Inria, HeKA, PariSanté Campus, Paris, France.
Centre de Recherche des Cordeliers, Inserm, Université Paris Cité, Sorbonne Université, France.
Stud Health Technol Inform. 2024 Aug 22;316:272-276. doi: 10.3233/SHTI240396.
The task of Named Entity Recognition (NER) is central for leveraging the content of clinical texts in observational studies. Indeed, texts contain a large part of the information available in Electronic Health Records (EHRs). However, clinical texts are highly heterogeneous between healthcare services and institutions, between countries and languages, making it hard to predict how existing tools may perform on a particular corpus. We compared four NER approaches on three French corpora and share our benchmarking pipeline in an open and easy-to-reuse manner, using the medkit Python library. We include in our pipelines fine-tuning operations with either one or several of the considered corpora. Our results illustrate the expected superiority of language models over a dictionary-based approach, and question the necessity of refining models already trained on biomedical texts. Beyond benchmarking, we believe sharing reusable and customizable pipelines for comparing fast-evolving Natural Language Processing (NLP) tools is a valuable contribution, since clinical texts themselves can hardly be shared for privacy concerns.

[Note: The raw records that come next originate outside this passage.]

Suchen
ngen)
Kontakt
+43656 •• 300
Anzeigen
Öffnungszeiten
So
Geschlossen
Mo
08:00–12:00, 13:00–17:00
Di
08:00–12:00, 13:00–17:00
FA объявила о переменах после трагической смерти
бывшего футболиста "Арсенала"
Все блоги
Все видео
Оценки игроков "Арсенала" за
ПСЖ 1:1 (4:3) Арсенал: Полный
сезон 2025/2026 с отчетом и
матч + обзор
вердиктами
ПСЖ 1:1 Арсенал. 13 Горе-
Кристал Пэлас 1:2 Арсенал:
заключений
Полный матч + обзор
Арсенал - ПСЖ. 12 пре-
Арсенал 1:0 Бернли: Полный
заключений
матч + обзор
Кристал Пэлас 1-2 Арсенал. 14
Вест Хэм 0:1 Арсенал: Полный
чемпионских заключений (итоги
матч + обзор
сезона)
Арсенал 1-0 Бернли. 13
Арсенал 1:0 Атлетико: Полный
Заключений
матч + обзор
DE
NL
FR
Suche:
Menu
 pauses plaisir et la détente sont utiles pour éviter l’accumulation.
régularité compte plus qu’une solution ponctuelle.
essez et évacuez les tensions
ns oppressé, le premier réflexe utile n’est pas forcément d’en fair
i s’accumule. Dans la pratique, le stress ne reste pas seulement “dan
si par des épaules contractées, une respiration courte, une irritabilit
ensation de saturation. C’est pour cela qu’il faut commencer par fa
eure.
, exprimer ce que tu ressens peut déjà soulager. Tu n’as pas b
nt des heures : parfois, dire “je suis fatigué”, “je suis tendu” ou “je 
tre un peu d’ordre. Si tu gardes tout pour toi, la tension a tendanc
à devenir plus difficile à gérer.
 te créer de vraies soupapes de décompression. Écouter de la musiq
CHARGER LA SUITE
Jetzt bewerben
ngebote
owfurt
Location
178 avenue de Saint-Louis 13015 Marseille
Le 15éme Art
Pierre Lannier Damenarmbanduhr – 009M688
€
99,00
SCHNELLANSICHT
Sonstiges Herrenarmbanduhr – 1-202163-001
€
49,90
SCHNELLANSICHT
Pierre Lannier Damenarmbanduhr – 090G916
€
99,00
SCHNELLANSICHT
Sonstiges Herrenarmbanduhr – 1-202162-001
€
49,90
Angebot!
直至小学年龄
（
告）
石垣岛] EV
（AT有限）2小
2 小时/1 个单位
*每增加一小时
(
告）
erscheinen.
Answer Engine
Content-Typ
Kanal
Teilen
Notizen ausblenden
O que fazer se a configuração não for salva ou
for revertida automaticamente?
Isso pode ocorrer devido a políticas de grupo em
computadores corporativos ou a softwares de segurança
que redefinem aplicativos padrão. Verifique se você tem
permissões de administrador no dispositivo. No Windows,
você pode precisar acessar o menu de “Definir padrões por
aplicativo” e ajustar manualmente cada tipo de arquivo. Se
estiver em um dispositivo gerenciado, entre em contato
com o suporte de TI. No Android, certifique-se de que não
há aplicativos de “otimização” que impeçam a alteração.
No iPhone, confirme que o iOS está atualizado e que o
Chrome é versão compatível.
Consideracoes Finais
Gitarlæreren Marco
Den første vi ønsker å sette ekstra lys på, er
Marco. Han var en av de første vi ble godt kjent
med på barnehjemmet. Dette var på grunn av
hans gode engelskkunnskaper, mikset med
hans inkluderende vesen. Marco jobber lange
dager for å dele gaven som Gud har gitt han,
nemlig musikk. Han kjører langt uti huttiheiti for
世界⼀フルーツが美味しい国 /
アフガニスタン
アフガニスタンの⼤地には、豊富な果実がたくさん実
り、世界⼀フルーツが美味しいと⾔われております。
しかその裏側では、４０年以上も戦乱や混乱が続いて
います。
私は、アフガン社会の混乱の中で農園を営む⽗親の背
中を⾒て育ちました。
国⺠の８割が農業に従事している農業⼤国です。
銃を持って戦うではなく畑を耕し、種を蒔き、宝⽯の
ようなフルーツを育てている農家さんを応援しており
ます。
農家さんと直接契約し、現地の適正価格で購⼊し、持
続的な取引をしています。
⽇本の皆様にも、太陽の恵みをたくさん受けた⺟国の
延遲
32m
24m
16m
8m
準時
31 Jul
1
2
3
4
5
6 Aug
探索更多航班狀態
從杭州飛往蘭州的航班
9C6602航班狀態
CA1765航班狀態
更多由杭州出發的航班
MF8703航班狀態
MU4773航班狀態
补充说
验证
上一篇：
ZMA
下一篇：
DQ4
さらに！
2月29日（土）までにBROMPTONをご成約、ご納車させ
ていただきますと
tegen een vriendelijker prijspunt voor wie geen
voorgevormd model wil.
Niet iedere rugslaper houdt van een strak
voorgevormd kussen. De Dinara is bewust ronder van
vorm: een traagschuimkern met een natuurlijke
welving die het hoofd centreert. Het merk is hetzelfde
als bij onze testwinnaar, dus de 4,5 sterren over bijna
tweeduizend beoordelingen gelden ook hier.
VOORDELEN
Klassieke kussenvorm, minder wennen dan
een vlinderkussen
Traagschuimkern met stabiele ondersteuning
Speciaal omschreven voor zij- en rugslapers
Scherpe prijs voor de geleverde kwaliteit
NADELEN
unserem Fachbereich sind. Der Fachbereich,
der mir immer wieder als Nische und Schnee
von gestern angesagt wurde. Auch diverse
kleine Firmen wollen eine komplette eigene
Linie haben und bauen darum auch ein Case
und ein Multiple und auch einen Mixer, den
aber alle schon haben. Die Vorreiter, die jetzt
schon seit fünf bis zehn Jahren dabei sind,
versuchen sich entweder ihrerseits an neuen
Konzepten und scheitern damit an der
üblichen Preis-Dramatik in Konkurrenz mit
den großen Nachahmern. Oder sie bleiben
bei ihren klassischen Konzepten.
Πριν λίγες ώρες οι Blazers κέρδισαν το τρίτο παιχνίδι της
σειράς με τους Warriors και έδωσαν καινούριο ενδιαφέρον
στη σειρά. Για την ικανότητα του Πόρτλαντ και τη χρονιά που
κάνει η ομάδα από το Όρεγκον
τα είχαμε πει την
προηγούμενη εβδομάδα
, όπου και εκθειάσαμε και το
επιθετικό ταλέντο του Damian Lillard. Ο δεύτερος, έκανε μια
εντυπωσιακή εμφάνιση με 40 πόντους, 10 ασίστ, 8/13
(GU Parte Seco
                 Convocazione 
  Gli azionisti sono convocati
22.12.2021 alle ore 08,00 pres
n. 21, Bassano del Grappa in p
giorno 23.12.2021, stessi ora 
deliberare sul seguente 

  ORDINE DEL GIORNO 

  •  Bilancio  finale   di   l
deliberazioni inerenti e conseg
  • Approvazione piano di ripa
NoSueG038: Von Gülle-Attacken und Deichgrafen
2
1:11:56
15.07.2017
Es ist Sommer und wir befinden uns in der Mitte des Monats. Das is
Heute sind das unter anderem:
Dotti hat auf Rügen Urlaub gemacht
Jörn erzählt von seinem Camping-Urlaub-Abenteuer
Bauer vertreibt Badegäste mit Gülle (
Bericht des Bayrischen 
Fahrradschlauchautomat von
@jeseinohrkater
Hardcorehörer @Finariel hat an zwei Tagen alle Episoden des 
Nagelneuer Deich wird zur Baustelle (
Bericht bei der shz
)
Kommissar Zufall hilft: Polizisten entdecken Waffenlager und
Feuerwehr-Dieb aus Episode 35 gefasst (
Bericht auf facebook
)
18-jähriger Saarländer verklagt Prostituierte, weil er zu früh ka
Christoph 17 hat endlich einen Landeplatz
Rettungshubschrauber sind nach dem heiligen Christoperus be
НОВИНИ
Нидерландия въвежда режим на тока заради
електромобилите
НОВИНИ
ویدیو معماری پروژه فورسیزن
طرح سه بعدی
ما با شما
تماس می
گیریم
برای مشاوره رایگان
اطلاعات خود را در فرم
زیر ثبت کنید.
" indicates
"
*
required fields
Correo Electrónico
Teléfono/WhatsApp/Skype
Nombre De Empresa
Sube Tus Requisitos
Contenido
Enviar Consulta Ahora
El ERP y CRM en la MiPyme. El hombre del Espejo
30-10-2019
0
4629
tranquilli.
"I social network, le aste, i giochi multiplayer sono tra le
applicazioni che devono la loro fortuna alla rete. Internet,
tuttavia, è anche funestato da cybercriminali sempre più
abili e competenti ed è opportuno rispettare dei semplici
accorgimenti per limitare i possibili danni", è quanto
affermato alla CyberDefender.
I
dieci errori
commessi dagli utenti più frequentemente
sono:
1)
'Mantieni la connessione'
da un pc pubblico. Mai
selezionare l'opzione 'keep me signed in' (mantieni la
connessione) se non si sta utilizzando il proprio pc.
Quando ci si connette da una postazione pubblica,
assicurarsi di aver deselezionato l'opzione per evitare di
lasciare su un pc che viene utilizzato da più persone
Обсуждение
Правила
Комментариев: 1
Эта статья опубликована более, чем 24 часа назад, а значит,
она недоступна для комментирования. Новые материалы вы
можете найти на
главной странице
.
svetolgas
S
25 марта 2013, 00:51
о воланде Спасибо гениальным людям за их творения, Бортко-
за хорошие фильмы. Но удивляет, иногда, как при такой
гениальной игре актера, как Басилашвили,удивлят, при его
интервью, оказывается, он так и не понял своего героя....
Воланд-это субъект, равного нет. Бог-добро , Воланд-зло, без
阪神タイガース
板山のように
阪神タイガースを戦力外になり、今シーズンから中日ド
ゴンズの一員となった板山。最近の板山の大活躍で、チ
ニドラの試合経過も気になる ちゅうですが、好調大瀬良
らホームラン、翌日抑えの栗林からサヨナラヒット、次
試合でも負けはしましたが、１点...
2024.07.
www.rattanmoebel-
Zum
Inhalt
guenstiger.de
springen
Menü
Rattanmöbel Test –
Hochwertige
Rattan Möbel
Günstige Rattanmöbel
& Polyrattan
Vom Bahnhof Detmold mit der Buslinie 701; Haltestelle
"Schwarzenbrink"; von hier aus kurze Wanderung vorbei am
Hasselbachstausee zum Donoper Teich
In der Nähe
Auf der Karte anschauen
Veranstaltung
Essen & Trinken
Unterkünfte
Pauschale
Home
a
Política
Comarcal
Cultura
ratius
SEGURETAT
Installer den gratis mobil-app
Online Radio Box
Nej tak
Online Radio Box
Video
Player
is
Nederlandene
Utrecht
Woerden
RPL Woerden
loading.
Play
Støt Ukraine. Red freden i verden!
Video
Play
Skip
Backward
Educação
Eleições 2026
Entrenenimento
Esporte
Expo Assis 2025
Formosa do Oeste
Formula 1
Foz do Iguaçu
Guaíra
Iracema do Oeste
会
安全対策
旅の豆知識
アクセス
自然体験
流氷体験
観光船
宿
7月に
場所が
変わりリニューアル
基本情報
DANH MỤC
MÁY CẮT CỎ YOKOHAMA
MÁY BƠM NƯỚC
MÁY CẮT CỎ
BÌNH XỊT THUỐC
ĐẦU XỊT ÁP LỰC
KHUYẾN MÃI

命名实体识别 (NER) 的任务对于利用观察性研究中临床文本的内容至关重要。事实上,文本包含电子健康记录 (EHR) 中可用信息的很大一部分。然而,临床文本在医疗保健服务和机构、国家和语言之间存在很大的异质性,因此很难预测现有工具在特定语料库上的表现如何。我们在三个法语语料库上比较了四种 NER 方法,并以开放且易于重用的方式共享我们的基准测试管道,使用 medkit Python 库。我们在管道中包括使用一个或多个考虑的语料库进行微调操作。我们的结果说明了语言模型相对于基于字典的方法的预期优势,并质疑对已经在生物医学文本上训练的模型进行细化的必要性。除了基准测试之外,我们还认为,共享可重复使用且可定制的用于比较快速发展的自然语言处理 (NLP) 工具的管道是一项有价值的贡献,因为出于隐私考虑,临床文本本身几乎无法共享。